The preceding work was afterwards illustrated by Sir Charles Bell, with Engravings of the Arteries, 8vo. published in 1801, in 1806, and again in 1811. This was followed by Engravings of the Brain, in 1802, in which is to be found some Observations on the Communication of the Ventricles of the Brain; and, by Engravings of the Nerves, in 1803; the latter two in quarto.

In 1806, he published Essays on the Anatomy of Expression in Painting, in 4to., in which he points out the importance of a knowledge of anatomy to the artist. He displays the errors into which artists may be betrayed by an exclusive attention to the antique; and he most happily shows how an ambitious display of anatomical knowledge necessarily leads to inaccuracy and caricature. He treats of the skull and form of the head, of the muscles of the face in man and in animals, depicts the several passions by a comparison of these, marks what are peculiar to man, embodies the idea of a living principle in the expression of emotion, and finally treats of the economy of the living body as it relates to expression and character in painting. The work is both elegant and useful, and no painter should be ignorant of its contents. A second edition, with many additions, was put forth in 1824. It is illustrated by his pencil, in such a manner as to demonstrate that had he not chosen another path to eminence, a distinguished place in this captivating art must have been conceded to him. I have reason to know, indeed, that amidst his severer and more arduous duties, his pencil has proved a source of refined and elegant relaxation to himself, and of delight to his friends and domestic circle.

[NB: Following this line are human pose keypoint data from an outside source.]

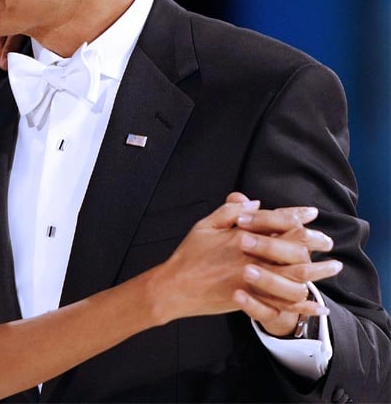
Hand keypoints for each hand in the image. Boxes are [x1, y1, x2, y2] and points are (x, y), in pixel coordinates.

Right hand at [152, 197, 340, 325]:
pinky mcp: (250, 299)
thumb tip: (253, 201)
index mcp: (239, 235)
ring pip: (292, 275)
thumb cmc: (188, 254)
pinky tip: (316, 304)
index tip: (312, 214)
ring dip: (316, 271)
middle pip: (291, 248)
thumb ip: (228, 211)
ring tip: (332, 267)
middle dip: (313, 242)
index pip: (275, 222)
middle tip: (328, 240)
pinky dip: (302, 305)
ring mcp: (250, 280)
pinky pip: (283, 303)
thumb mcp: (204, 225)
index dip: (295, 216)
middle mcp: (249, 256)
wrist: (175, 287)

His next work was, A System of Operative Surgery, founded on the basis of Anatomy, in 2 vols. 8vo., of which the first edition was published in the year 1807, and to a future edition of which he added the Appendix on Gun-shot Wounds, before adverted to. This work is, indeed, what it professes to be, "a calm and disinterested view of the surgery of the present day, clearly set forth and deduced from actual observation, and grounded on correct knowledge of anatomy." It is a concise system of practical surgery. The author professes it to be original, not collected from his library, or by reference to books, but the result of actual observation. He estimates fairly the great benefits he had enjoyed to enable him to perform such a task; and he most delightfully acknowledges the strictness and severity with which his anatomical education had been conducted by his eminent brother. He describes no operation in these volumes that he had not performed— "from bleeding in the arm, to lithotomy with the knife alone; from tying the umbilical chord, to the operation of the Cæsarean section."

In 1810, he published Letters concerning the Diseases of the Urethra. These relate entirely to stricture, of which he points out the varieties, and the practical conclusions to be drawn from such distinctions. In this work, Sir Charles questions the soundness of the theories of Sir Everard Home as to the cause of stricture in connection with a muscular structure of the urethra, and exposes the abuse of caustic in the treatment of the disease.